​Man kann sich als ​BVB-Fan über Erling Haaland eigentlich gar nicht beschweren. Der norwegische Stürmer ist nicht nur ein neuer Weltstar, der dem Dortmunder Klub viel mediale Aufmerksamkeit einbringt, sondern auch ein essentieller Faktor im Leistungsaufschwung der Mannschaft in den vergangenen Monaten - und das ist noch eine Untertreibung. Es gibt jedoch eine Kleinigkeit rund um den 19-Jährigen, die doch ein wenig irritiert.


Es ist praktisch unmöglich, eine Fußballseite an einem beliebigen Morgen zu öffnen, ohne eine Meldung zu Erling Haaland zu sehen. Oftmals handelt es sich um Lobeshymnen oder eine gelegentliche titelwürdige 08/15-Aussage, die ein Journalist ihm entlocken konnte. 


Es kommt aber auch oft vor, dass Haaland, der erst seit knapp zwei Monaten für den BVB spielt, durch seine direkte Umgebung oder sogar eigene Aussagen bereits mit anderen Klubs in Verbindung gebracht wird. 


Das jüngste Beispiel dafür entstammt einer Aussage von seinem Vater und Manager Alfie Haaland gegenüber der spanischen AS (via Transfermarkt): "Es ist wahr, dass die spanische Liga für meinen Sohn eine sehr gute ist, viele gute Teams spielen dort. Man weiß nie, ob er nicht einmal in Spanien spielen wird. Was passiert, passiert."


Haalands Management verlautbart Gedanken, die nicht unbedingt mit der Öffentlichkeit geteilt werden sollten


An und für sich ist diese Aussage eher unspektakulär. Klar, als BVB-Fan wünscht man sich eigentlich so etwas nicht, doch Haaland kann nicht jeden Menschen in seiner Umgebung kontrollieren. Wenn man jedoch die Pluralität solcher Verlautbarungen betrachtet, wird einem schon ein wenig mulmig...

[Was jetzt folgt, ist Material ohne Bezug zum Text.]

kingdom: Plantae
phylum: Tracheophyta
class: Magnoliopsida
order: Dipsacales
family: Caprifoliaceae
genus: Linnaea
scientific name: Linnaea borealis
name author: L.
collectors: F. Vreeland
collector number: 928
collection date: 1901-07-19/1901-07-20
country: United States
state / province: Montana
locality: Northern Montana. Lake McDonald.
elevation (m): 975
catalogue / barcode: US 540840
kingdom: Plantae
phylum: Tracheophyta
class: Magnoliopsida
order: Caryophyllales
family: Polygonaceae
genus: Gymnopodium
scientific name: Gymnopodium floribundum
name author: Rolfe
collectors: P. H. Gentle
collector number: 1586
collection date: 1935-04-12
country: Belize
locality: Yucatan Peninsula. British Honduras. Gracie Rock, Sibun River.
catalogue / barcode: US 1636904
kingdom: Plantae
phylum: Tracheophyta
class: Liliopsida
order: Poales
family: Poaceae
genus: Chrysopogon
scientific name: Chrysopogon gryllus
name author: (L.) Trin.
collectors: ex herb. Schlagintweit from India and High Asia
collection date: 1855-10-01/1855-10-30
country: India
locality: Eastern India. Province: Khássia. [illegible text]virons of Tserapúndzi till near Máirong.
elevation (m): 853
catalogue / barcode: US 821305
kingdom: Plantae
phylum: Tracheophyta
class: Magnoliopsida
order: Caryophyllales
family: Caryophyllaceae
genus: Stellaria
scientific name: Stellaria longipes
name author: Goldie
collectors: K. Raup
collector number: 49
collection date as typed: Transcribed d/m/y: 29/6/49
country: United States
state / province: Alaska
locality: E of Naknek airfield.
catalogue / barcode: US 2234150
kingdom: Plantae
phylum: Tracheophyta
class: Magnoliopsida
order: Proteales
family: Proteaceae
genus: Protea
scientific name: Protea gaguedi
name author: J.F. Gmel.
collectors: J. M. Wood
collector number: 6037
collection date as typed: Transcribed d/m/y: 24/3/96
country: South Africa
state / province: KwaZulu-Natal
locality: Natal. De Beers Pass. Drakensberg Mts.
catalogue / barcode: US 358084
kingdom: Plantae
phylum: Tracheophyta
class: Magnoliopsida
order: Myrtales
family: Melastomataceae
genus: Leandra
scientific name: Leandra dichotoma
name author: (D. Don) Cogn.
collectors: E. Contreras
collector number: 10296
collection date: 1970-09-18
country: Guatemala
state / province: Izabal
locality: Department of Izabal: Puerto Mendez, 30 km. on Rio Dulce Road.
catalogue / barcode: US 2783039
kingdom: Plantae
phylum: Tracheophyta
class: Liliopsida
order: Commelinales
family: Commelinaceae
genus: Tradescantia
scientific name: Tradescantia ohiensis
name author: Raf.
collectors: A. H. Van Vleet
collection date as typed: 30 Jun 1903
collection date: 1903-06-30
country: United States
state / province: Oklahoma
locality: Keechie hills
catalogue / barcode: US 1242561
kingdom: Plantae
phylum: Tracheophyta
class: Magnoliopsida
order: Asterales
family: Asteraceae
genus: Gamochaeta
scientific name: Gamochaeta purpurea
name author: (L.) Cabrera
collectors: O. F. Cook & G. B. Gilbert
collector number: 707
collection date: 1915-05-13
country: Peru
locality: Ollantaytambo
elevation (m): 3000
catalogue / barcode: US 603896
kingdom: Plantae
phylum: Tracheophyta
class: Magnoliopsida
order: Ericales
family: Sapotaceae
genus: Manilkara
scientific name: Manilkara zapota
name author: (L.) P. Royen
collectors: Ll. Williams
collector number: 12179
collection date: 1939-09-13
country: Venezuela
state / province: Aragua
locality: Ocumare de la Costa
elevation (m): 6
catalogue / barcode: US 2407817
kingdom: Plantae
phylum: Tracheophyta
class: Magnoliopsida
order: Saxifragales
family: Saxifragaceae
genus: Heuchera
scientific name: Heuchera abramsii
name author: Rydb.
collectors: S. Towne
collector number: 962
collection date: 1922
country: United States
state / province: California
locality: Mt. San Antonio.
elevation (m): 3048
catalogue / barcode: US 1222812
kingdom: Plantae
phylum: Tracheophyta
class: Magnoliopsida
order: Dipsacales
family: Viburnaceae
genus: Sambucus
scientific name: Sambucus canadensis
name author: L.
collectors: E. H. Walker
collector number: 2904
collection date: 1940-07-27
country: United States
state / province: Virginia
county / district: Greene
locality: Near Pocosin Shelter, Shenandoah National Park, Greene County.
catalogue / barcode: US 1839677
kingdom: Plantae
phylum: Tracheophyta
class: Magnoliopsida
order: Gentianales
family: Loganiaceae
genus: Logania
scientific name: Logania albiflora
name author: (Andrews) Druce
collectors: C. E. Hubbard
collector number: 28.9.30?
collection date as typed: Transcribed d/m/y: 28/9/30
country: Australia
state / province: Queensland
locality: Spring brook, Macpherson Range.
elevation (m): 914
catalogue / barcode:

Es begann bereits wenige Tage nach der offiziellen Bekanntgabe des Wechsels von Haaland zum BVB, als Raiola dem Telegraph verkündete (via Sport.de): "Es wird hoffentlich die Zeit kommen, dass er in die Premier League geht - wenn er erfolgreich spielt."


Haaland deutete mit seinen Aussagen in Bezug auf ​Zlatan Ibrahimovic ebenfalls an, dass er durchaus Wechselgedanken hegt. Ihn sollte man aber bei so etwas nicht allzu sehr verurteilen. Dortmunds Presseabteilung hat ihm zumindest schon mal mit einer selteneren Interview-Verfügbarkeit nach Spielen einen Gefallen getan.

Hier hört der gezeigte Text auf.